Exercise requirements - Give back every line of the material below that has the string "FileFunction".

Supplied data -
=== Section Start ===

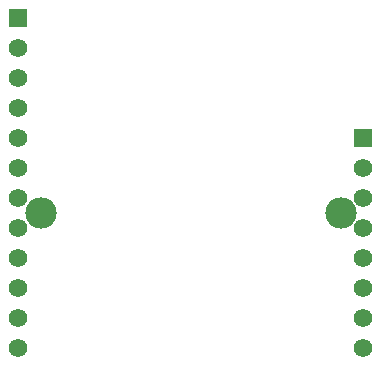
<source format=gbr>
%TF.GenerationSoftware,Altium Limited,Altium Designer,18.1.6 (161)*%
G04 Layer_Color=16711935*
%FSLAX26Y26*%
%MOIN*%
%TF.FileFunction,Soldermask,Bot*%
%TF.Part,Single*%
G01*
G75*
%TA.AperFunction,ComponentPad*%
%ADD16C,0.104724*%
%ADD17C,0.061299*%
%ADD18R,0.061299X0.061299*%
D16*
X125000Y500000D02*
D03*
X1125000D02*
D03*
D17*
X1200000Y350000D02*
D03*
Y450000D02*
D03*
Y550000D02*
D03*
Y650000D02*
D03*
Y250000D02*
D03*
Y150000D02*
D03*
Y50000D02*
D03*
X49998Y250002D02*
D03*
Y350002D02*
D03*
Y450002D02*
D03*
Y550002D02*
D03*
Y650002D02*
D03*
Y1050002D02*
D03*
Y950002D02*
D03*
Y850002D02*
D03*
Y750002D02*
D03*
X50002Y149998D02*
D03*
Y49998D02*
D03*
D18*
X1200000Y750000D02*
D03*
X49998Y1150002D02*
D03*
%TF.MD5,f00c28346c1ec9490c7a735f20aab2fe*%
M02*

</source>
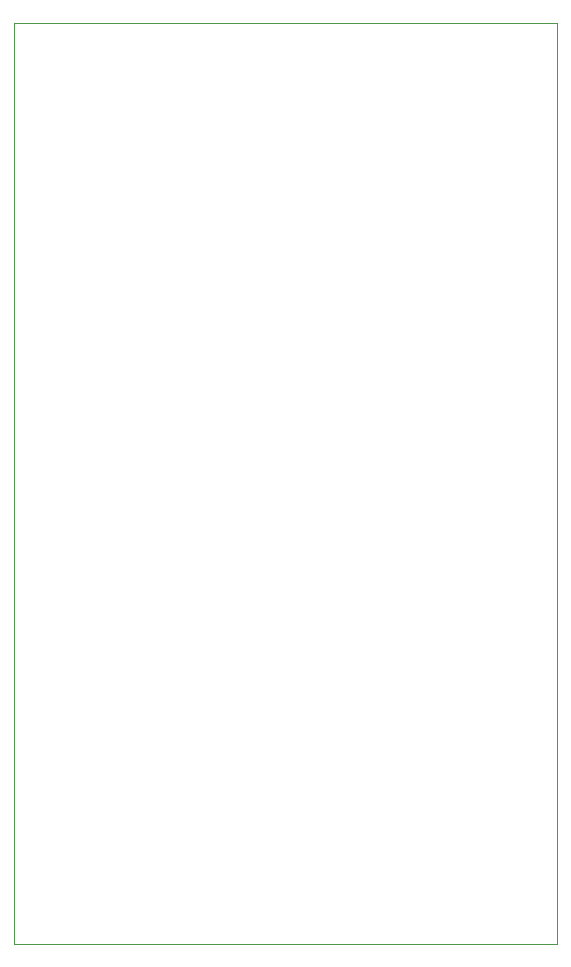
<source format=gbr>
%TF.GenerationSoftware,KiCad,Pcbnew,(5.1.10)-1*%
%TF.CreationDate,2024-05-08T08:20:22+02:00*%
%TF.ProjectId,KC85-FDD_IN,4b433835-2d46-4444-945f-494e2e6b6963,rev?*%
%TF.SameCoordinates,Original*%
%TF.FileFunction,Profile,NP*%
%FSLAX46Y46*%
G04 Gerber Fmt 4.6, Leading zero omitted, Abs format (unit mm)*
G04 Created by KiCad (PCBNEW (5.1.10)-1) date 2024-05-08 08:20:22*
%MOMM*%
%LPD*%
G01*
G04 APERTURE LIST*
%TA.AperFunction,Profile*%
%ADD10C,0.050000*%
%TD*%
G04 APERTURE END LIST*
D10*
X91440000Y-76962000D02*
X91440000Y-154940000D01*
X137414000Y-76962000D02*
X91440000Y-76962000D01*
X137414000Y-154940000D02*
X137414000Y-76962000D01*
X91440000Y-154940000D02*
X137414000Y-154940000D01*
M02*

</source>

=== Section End ===

Your response -
%TF.FileFunction,Soldermask,Bot*%
%TF.FileFunction,Profile,NP*%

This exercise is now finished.